Preparation time: 30 minutes. Makes 18 large cookies.

Ingredients

  • 2 1/4 cups all-purpose flour
  • 2 teaspoons of baking soda
  • 1/2 teaspoon of salt
  • 1 teaspoon ground ginger
  • 1 1/2 teaspoons ground cinnamon
  • 1/4 teaspoon ground allspice
  • 3/4 teaspoon ground cloves
  • 3/4 cup (1 1/2 sticks) unsalted butter, softened
  • 1/2 cup dark brown sugar, packed
  • 1/2 cup granulated sugar, plus 1/3 cup for rolling cookies
  • 1 large egg
  • 1 teaspoon vanilla extract
  • 1/3 cup unsulphered molasses

Method

1 Preheat oven to 375°F. Mix together flour, baking soda, salt, cinnamon, ginger, cloves, allspice together in a bowl and set aside.

Dataset items:
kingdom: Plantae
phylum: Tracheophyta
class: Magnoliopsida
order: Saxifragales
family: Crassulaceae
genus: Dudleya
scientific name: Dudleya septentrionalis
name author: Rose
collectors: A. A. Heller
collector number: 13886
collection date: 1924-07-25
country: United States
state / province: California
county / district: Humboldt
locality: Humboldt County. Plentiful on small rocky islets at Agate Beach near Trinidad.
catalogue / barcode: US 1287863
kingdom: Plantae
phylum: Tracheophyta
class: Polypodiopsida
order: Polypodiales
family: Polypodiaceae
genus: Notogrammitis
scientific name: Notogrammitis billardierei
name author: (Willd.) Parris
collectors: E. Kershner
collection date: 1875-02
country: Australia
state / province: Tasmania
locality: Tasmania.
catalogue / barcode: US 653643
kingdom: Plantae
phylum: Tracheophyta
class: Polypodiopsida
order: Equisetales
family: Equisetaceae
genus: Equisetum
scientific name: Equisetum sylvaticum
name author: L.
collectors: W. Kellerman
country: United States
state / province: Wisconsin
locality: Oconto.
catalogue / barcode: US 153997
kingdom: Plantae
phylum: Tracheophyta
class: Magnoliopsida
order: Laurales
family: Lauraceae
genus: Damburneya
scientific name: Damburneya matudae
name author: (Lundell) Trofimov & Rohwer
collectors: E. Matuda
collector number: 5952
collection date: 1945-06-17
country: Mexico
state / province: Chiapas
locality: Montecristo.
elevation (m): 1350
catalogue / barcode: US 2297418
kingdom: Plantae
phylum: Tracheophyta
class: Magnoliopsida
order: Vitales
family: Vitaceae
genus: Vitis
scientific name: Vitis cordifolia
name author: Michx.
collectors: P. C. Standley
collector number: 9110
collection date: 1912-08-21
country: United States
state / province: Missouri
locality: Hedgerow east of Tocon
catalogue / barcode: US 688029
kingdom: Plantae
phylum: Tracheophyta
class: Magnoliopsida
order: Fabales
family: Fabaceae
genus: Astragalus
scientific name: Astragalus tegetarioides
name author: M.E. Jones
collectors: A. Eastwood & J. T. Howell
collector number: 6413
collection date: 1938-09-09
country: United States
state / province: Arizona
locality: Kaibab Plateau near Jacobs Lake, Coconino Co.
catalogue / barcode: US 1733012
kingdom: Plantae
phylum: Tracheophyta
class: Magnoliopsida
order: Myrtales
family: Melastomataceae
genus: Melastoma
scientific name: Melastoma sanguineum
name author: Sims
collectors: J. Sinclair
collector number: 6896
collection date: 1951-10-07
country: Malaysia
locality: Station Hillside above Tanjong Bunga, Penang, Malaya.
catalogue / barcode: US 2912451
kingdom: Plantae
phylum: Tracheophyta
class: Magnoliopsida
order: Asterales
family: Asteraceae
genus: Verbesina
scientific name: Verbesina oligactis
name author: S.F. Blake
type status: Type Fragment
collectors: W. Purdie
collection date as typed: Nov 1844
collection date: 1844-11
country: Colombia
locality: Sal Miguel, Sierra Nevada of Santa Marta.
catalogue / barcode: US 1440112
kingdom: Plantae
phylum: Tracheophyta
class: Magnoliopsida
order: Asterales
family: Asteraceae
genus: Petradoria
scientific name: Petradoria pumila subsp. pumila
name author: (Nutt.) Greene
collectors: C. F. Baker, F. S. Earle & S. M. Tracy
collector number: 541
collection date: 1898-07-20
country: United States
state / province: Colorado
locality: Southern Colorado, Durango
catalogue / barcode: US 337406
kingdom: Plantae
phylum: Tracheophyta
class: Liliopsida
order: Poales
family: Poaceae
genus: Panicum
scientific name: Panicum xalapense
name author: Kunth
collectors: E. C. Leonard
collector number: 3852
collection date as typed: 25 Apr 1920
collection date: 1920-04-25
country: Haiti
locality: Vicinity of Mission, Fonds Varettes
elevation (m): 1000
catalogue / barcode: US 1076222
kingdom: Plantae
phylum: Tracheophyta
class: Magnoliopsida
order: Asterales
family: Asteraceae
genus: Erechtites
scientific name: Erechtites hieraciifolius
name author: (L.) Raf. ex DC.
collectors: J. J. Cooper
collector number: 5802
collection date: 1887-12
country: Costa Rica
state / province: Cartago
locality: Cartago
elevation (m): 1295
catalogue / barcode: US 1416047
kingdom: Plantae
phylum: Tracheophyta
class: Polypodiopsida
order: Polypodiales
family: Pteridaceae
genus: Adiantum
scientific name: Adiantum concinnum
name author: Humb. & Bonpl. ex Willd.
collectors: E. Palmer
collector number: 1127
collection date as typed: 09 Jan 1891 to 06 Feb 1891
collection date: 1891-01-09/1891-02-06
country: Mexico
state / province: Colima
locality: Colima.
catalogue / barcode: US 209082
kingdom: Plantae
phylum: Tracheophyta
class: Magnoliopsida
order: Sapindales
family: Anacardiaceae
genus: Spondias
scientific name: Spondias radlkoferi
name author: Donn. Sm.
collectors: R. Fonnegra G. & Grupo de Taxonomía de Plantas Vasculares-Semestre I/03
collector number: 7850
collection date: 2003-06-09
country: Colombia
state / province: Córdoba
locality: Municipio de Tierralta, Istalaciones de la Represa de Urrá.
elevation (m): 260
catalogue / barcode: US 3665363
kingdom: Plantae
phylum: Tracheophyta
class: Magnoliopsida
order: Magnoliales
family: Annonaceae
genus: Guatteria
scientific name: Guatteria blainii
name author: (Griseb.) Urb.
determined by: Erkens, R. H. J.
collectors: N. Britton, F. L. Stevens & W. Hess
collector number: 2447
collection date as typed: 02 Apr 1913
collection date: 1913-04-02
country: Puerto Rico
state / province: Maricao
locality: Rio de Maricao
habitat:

> What needs to be done: According to the recipe, to what temperature should the oven be preheated? The records have no connection to the recipe.

> Correct response: 375°F